EXCERPT TO READ ::
Studio album by Epica
- Released: 5 June 2003
- Recorded: January–March 2003
- Studios: Gate, Wolfsburg, Germany; Vox, Hamburg, Germany;
- Genre: Symphonic metal
- Length: 51:43
- Label: Transmission
- Producer: Sascha Paeth

Epica chronology
|  | The Phantom Agony (2003) | Consign to Oblivion (2005) |

Singles from The Phantom Agony
- "The Phantom Agony" Released: 29 October 2003; "Feint" Released: 8 January 2004; "Cry for the Moon" Released: 13 May 2004;

= The Phantom Agony =

2003 studio album by Epica

The Phantom Agony is the debut studio album by Dutch symphonic metal band Epica. It was released in 2003 by the Dutch label Transmission Records. It is the first album recorded by guitarist Mark Jansen after his departure from the band After Forever. On this album, Jansen continues with the collection of songs that make up The Embrace That Smothers. The first three parts can be found on Prison of Desire (2000), After Forever's debut album, and the following three parts can be found on The Divine Conspiracy (2007), Epica's third album. These songs deal with the dangers of organized religion.

The album was re-released on 23 March 2013, which coincided with Epica's 10th anniversary Retrospect show, as a 2-disc expanded edition by Epica's former record label Transmission Records.

PROBLEM STATEMENT ::
Answer these questions from the text on The Phantom Agony:
(a) Who is credited as the album's producer?
(b) On what date was the single "Feint" released?
(c) On what date was the album re-released as a 2-disc expanded edition?

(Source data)
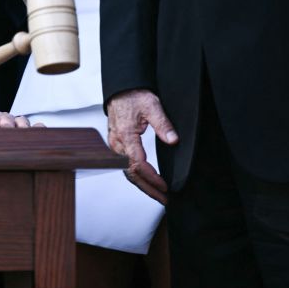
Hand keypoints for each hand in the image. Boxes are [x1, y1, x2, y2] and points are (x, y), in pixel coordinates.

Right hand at [106, 89, 177, 204]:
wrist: (120, 89)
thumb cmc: (134, 95)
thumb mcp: (152, 106)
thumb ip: (163, 124)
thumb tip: (173, 140)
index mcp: (125, 135)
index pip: (137, 164)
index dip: (151, 178)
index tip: (164, 186)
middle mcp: (117, 142)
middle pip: (130, 173)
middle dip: (147, 188)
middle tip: (164, 199)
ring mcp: (114, 144)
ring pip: (126, 171)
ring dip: (142, 184)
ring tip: (157, 194)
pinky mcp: (116, 144)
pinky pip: (123, 165)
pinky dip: (135, 175)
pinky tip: (146, 180)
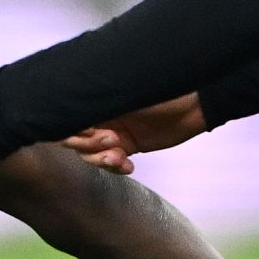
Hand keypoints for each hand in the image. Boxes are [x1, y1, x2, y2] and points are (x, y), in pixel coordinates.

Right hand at [64, 93, 205, 173]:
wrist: (191, 105)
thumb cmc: (159, 90)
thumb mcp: (124, 91)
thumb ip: (99, 99)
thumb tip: (71, 104)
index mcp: (94, 98)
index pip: (67, 117)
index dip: (72, 129)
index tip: (86, 131)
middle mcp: (99, 115)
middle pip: (73, 139)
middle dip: (88, 144)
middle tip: (110, 139)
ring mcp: (111, 131)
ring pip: (89, 154)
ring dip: (101, 159)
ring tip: (119, 156)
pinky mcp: (127, 146)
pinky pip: (110, 163)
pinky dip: (115, 167)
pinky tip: (128, 165)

OUTPUT OF THE EXERCISE ::
(a) Sascha Paeth
(b) 8 January 2004
(c) 23 March 2013